Seperti dilansir AFP, Selasa (9/8/2011), Cameron yang membatalkan liburannya di Italia segera menggelar rapat darurat. Cameron mengatakan, "Pemerintah akan melakukan segala hal yang perlu untuk mengembalikan ketertiban di jalanan dan membuat warga yang taat hukum tetap aman."

Kepada anak-anak yang terlibat dalam aksi kerusuhan dan penjarahan Cameron mengancam, "Kalian akan merasakan kekuatan hukum.

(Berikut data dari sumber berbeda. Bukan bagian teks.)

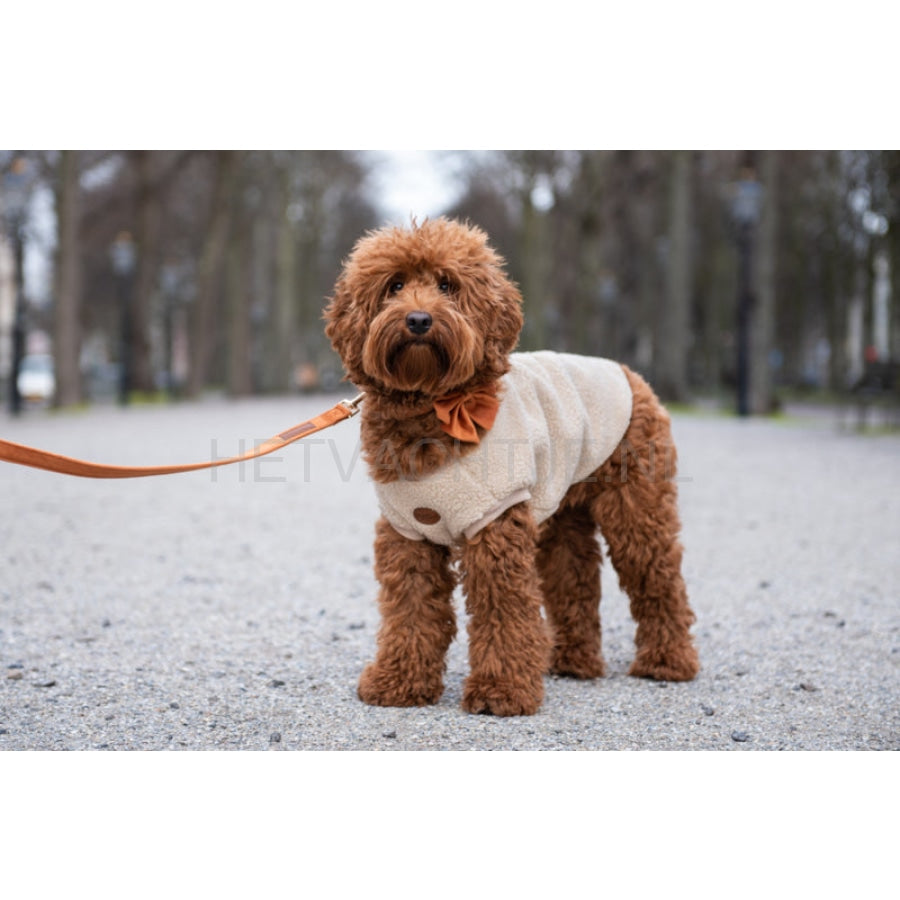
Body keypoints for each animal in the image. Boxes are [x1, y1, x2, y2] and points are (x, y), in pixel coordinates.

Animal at [326, 218, 700, 716]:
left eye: (447, 285)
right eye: (395, 285)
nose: (419, 320)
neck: (433, 406)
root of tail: (627, 371)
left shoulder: (495, 524)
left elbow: (501, 608)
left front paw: (501, 690)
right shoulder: (408, 533)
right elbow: (411, 609)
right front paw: (399, 682)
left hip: (636, 506)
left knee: (658, 577)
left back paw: (669, 661)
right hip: (562, 512)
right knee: (574, 579)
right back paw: (574, 662)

Dan jika kalian sudah cukup dewasa dalam melakukan kejahatan ini, artinya kalian cukup dewasa untuk menghadapi hukuman."

SCROLL TO CONTINUE WITH CONTENT

Kekacauan menyapu Kota London dan berbagai kota lain di Inggris pada Senin malam, atau malam ketiga dari kerusuhan tanpa henti di negara itu. Semua dipicu dari penembakan warga Tottenham, Mark Duggan, oleh polisi pada Kamis minggu lalu.

Scotland Yard mengatakan kerusuhan yang dilakukan ratusan anak muda berjaket kupluk adalah yang terburuk yang pernah terjadi di London. "Kami kehabisan unit untuk dikirim," kata Paul Deller, seorang polisi.

Kekacauan ini menimbulkan pertanyaan publik mengenai tingkat keamanan di London menjelang Olimpiade pada tahun depan. Berbagai media Inggris menulis massa menguasai jalanan dan polisi di ujung tanduk.

Di beberapa area, perusuh menguasai jalanan dan tidak tampak kehadiran polisi. Di Clapham, ratusan orang menjarah departement store dalam waktu dua jam.

Cameron mengatakan semua cuti polisi telah dibatalkan. 16.000 Polisi akan diterjunkan Selasa malam ini di jalanan Kota London. Jumlah ini jauh lebih banyak dari polisi pada Senin malam yang hanya 6.000 polisi.

450 Orang sudah ditangkap selama 3 hari dan menyebabkan tahanan di kantor polisi penuh. Kompol Tim Godwin dari Kepolisian Metro London mengatakan tidak ada rencana untuk melibatkan tentara.